> [Alıştırma yönergeleri]
**A)** İstanbul'un gıda üretimiyle ilgili metinde “İstanbul, hiçbir tarım” kısmından aşağıda “yaşayabileceğine dikkat çekilmişti.” kısmına kadar ne varsa yeniden yaz, “gıda krizleri” yerine “gıda sıkıntıları” koyarak değiştir.
**B)** İstanbul'un gıda üretimiyle ilgili metni kaldığı yerden sürdür.

> [Çıkarılan metin]
İstanbul, hiçbir tarım ürününde ihtiyacını karşılayacak kadar üretim yapamıyor
Greenpeace’in hazırladığı “Türkiye’nin Covid-19 Kapsamında Gıda Güvenliği” başlıklı raporda koronavirüs salgınının devam etmesi durumunda aralarında Türkiye’nin komşularının da bulunduğu 34 ülke ciddi boyutta gıda krizleri yaşayabileceğine dikkat çekilmişti.
Hazal OcakKoronavirüs süreci, sağlıklı gıdaya erişimin ve çevrenin bir kez daha önemini anımsattı. Greenpeace, “İstanbul Nasıl Beslenir?” adlı yeni raporunda çarpıcı verilere yer verdi. Marmara Bölgesi’nde tarım alanları kaybının tüm Türkiye ortalamasından çok daha hızlı yaşandığına dikkat çekilen raporda, İstanbul’un hiçbir üründe tüketim ihtiyacını kendi üretimi ile karşılayamadığı vurgulandı. Greenpeace, “İstanbul nasıl beslenir? Üretici Pazarları Odağında Alternatif ve Olanaklar” adlı yeni bir rapor hazırladı.
İstanbul’un hiçbir üründe tüketim ihtiyacını kendi üretimi ile karşılayamadığına dikkat çekilen raporda, “153 bin ton ile Türkiye’de üretilen buğdayın binde 9.3’ünü üreten İstanbul, kendi buğday tüketiminin ancak yüzde 5.3’ünü karşılayabiliyor. Başlıca yaş sebze ve meyvelerde bu oran genellikle yüzde 1’in altında.

> [Veri kayıtları]
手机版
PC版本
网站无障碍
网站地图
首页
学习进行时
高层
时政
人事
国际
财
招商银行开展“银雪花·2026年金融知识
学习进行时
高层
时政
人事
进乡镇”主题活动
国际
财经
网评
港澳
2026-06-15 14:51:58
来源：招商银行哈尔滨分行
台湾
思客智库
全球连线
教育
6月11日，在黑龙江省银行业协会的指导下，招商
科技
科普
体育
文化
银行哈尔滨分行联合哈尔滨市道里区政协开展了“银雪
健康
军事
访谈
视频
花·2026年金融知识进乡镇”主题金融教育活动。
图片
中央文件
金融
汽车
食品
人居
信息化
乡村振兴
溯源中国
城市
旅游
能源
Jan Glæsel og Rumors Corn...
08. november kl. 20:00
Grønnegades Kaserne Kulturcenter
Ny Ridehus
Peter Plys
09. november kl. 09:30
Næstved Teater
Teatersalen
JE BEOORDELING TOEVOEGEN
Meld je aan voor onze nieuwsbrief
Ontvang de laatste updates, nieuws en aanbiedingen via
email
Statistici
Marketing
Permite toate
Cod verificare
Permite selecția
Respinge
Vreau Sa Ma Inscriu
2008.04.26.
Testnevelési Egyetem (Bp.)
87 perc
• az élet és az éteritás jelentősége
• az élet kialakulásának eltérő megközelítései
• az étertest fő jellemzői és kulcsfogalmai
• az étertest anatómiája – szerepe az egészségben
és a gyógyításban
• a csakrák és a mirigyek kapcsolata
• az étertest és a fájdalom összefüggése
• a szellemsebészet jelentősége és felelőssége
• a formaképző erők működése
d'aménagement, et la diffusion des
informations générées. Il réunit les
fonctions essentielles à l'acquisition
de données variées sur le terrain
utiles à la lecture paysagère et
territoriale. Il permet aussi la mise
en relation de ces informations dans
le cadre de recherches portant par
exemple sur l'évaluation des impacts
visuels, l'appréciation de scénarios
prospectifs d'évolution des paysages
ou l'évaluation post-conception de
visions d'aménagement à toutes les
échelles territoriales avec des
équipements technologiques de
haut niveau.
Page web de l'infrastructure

> [Yazılı cevaplar]
**A)**
İstanbul, hiçbir tarım ürününde ihtiyacını karşılayacak kadar üretim yapamıyor
Greenpeace’in hazırladığı “Türkiye’nin Covid-19 Kapsamında Gıda Güvenliği” başlıklı raporda koronavirüs salgınının devam etmesi durumunda aralarında Türkiye’nin komşularının da bulunduğu 34 ülke ciddi boyutta gıda sıkıntıları yaşayabileceğine dikkat çekilmişti.

**B)**
Marmara üretimi ve tüketimi hesaba dahil edildiğinde, ancak mısır, şeftali ve fındıkta İstanbul dışında Marmara’daki diğer illerdeki yerel tüketimden arta kalan ürün fazlası İstanbul’un açığını kapatabiliyor.
Marul ve ıspanak gibi ürünlerde bu fazla ancak İstanbul’daki açığın yaklaşık yüzde 30’unu karşılayabiliyor. Yani bu gibi ürünlerde İstanbul ihtiyacını diğer bölgelerden ürün tedarik ederek karşılayabiliyor’’ denildi.
NEREDEYSE SIFIRLANDI
İstanbul’da üretim kapasitesinin yanlış tarım politikaları ve kentsel gelişim stratejileri sonucunda neredeyse sıfırlandığı belirtilen raporda, “İthalat politikaları sonucunda belirli ürünlerde makro ölçekte dışa bağımlılık yapısallaşmış durumda. Bölgesel kalkınma politikaları çerçevesinde tarım, Marmara Bölgesi için stratejik bir sektör olarak görülmemekte. İstanbul’da kentsel gelişim süreci içinde tarım arazileri gitgide konut alanlarına ve sanayi bölgelerine dönüşmüş durumda, kentin içinde kalan az sayıda bostanda ise üreticiler üretimi sürdürmekte zorlanıyor. Yapılmak istenen yeni mega projelerle mevcut tarım alanları da yok ediliyor’’ ifadeleri kullanıldı.
Raporun sonuç bölümünde, “Tarım ve gıda sisteminde bir dönüşüm, ancak gıda demokrasisi ve gıda egemenliğinin gerçekleşmesi yönünde makro bir hedefin konulması küçük ölçekli üreticinin desteklenmesiyle mümkün olur” denildi.